- **DESCRIPTION OF THE TASK**: When the line with "Plantes d'intéri" is found, repeat it and all lines that follow it exactly, stopping at the end of the listing.
☆ ☆ ☆ ☆
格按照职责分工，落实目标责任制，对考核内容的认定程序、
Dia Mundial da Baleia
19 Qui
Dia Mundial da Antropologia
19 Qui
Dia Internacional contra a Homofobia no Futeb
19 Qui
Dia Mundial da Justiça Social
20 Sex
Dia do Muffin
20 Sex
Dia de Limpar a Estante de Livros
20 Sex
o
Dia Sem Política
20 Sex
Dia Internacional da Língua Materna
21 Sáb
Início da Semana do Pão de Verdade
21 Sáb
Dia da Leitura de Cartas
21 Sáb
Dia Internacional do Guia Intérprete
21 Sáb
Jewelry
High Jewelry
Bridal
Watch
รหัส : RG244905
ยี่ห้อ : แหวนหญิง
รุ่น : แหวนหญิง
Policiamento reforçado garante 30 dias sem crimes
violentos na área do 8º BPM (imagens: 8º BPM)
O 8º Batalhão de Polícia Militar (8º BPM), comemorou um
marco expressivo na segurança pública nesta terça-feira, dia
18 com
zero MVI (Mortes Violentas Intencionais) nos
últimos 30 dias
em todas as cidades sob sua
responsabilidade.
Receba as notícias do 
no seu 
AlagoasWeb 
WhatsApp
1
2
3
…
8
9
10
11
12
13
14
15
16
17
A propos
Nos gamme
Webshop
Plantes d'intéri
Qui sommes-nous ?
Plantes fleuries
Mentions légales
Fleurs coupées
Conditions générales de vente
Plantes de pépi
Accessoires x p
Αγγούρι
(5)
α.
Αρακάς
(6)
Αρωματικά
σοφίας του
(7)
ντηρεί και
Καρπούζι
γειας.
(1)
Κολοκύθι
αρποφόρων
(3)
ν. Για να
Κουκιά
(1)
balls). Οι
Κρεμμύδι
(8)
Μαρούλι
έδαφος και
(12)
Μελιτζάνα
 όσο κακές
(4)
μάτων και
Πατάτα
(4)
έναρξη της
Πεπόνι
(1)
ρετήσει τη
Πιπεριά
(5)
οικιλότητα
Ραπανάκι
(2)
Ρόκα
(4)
☆ ☆ ☆ ☆
- **ANSWER AREA**:
Plantes d'intéri
Qui sommes-nous ?
Plantes fleuries
Mentions légales
Fleurs coupées
Conditions générales de vente
Plantes de pépi
Accessoires x p
Αγγούρι
(5)
α.
Αρακάς
(6)
Αρωματικά
σοφίας του
(7)
ντηρεί και
Καρπούζι
γειας.
(1)
Κολοκύθι
αρποφόρων
(3)
ν. Για να
Κουκιά
(1)
balls). Οι
Κρεμμύδι
(8)
Μαρούλι
έδαφος και
(12)
Μελιτζάνα
 όσο κακές
(4)
μάτων και
Πατάτα
(4)
έναρξη της
Πεπόνι
(1)
ρετήσει τη
Πιπεριά
(5)
οικιλότητα
Ραπανάκι
(2)
Ρόκα
(4)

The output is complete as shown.